Having a specific unit or person responsible for working with equality or diversity has a positive impact on the proportion of female professors, a Nordic research study shows.

2023-03-30
Linus Hellerstedt
Symboler för jämställdhet 50-50
The researchers mapped the various gender equality measures at 37 Nordic higher education institutions and assessed to what extent they have been applied.

Training in diversity and gender equality. Committees, diversity offices and diversity officers. These are some of the measures that 37 universities and colleges in Sweden, Finland and Norway have implemented in the past 30 years to promote women’s careers in academia and thereby increase the proportion of female professors, a Nordic research study shows.

The researchers interviewed HR staff and examined policies to map the various gender equality measures and see to what extent they have been applied over the years.

Comparison over time
This was then compared with data on the staff at higher education institutions to assess which interventions impacted the proportion of female professors over time. “One important finding is that in recent times the focus has been on changing the organisation rather than changing women,” says Charlotte Sillander, the project leader for the study and a researcher at the department of didactics and teaching practice at Linnaeus University.

Charlotte Sillander.

Among the things that higher education institutions do to promote women’s careers are measures focused on organisational responsibility, for example committees, gender equality units or procedures for following up complaints. Another example is training to raise awareness of diversity, discrimination or harassment issues.

Organisational responsibility is effective
The study shows that organisational responsibility measures had the greatest impact, measured three years after they were implemented. Having a unit or person responsible for working with equality or diversity issues and earmarking positions or funding for women were the two most effective measures.

“If you look at it from a theoretical perspective and examine previous research, you can see that organisational responsibility is important, i.e. that someone in the organisation takes responsibility for making things happen,” says Silander.

She explains that there is an ongoing discussion about such diversity offices at both Swedish and Norwegian higher education institutions. “That these offices actually make a difference is an interesting finding.

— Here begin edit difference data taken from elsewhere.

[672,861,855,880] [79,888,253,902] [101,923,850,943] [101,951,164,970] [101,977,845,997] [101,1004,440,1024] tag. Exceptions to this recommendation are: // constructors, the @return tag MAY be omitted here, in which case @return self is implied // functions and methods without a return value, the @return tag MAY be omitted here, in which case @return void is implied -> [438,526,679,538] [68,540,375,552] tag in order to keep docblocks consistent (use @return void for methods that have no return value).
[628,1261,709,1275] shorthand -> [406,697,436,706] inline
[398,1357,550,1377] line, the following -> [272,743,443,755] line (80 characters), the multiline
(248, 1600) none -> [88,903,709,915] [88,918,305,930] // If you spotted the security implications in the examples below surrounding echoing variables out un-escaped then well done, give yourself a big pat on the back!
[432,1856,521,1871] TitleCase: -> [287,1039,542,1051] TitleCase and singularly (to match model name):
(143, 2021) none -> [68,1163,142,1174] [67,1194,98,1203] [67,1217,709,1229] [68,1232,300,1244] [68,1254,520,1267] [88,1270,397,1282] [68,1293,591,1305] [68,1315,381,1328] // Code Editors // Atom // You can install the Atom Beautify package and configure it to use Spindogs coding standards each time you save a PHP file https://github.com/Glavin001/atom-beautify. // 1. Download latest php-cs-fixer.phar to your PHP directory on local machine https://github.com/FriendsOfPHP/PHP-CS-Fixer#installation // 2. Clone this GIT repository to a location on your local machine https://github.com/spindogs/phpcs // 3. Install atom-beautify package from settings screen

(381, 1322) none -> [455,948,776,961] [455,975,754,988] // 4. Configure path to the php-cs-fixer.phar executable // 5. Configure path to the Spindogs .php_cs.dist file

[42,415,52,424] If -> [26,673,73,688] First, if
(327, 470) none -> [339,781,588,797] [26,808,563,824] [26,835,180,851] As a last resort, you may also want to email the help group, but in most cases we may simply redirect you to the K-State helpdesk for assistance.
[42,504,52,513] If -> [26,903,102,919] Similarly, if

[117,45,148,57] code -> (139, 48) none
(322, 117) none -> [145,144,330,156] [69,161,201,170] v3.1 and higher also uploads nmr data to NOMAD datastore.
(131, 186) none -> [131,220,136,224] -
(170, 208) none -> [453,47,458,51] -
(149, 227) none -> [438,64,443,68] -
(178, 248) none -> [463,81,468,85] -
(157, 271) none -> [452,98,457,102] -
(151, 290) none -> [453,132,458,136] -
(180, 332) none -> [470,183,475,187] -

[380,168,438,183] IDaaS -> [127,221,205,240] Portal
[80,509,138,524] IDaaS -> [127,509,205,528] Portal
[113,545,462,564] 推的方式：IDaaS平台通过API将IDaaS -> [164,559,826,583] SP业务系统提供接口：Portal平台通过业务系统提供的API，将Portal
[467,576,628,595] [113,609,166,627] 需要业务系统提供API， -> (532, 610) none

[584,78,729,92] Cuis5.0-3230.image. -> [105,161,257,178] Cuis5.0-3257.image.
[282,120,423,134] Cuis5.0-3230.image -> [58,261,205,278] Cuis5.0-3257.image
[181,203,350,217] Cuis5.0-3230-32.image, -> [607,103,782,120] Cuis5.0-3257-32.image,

Presumably they are important because they work to ensure that other measures work as well.”

Linus Hellerstedt

NORDIC PROJECT ON EQUALITY

In the project “Equality measures at Nordic universities – what works?” the researchers collected data and policies on equality and diversity at 37 Nordic universities and colleges during the period 1995 to 2019.

 

The purpose was to map the educational institutions’ measures on gender equality and examine how these affect gender balance among the staff.

 

As well as project leader Charlotte Sillander, the research team comprised Liza Reisel, the Institute for Social Research, Norway; Ida Drange, Oslo Metropolitan University, Norway; and Maria Pietilä, the University of Eastern Finland. The project was financed by Norforsk.